--- Exercise aim ---
If a record contains a picture, skip the picture and transcribe the rest exactly.

[[ Supplied material open ]]

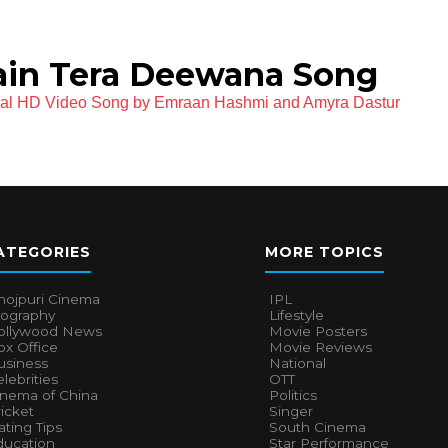
ain Tera Deewana Song
cial HD Video Song by Emraan Hashmi and Amyra Dastur
ATEGORIES
MORE TOPICS
hojpuri Cinema
IPL
iography
Lifestyle
ollywood News
Movie Posters
x Office
Movie Reviews
usiness
National
lebrities
OTT
inema of China
Politics
icket
Singer
ting Tips
South Cinema
ducation
Star Performance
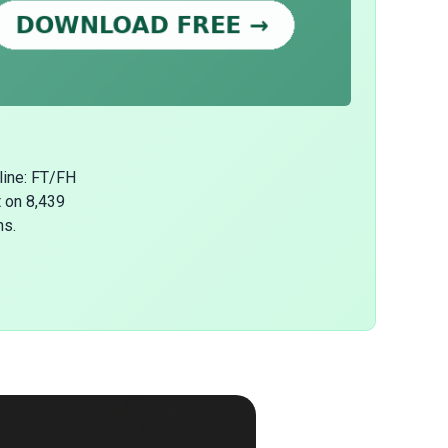
line: FT/FH
t on 8,439
ns.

[[ Supplied material closed ]]

--- Answer space ---
ain Tera Deewana Song
cial HD Video Song by Emraan Hashmi and Amyra Dastur
ATEGORIES
MORE TOPICS
hojpuri Cinema
IPL
iography
Lifestyle
ollywood News
Movie Posters
x Office
Movie Reviews
usiness
National
lebrities
OTT
inema of China
Politics
icket
Singer
ting Tips
South Cinema
ducation
Star Performance
line: FT/FH
t on 8,439
ns.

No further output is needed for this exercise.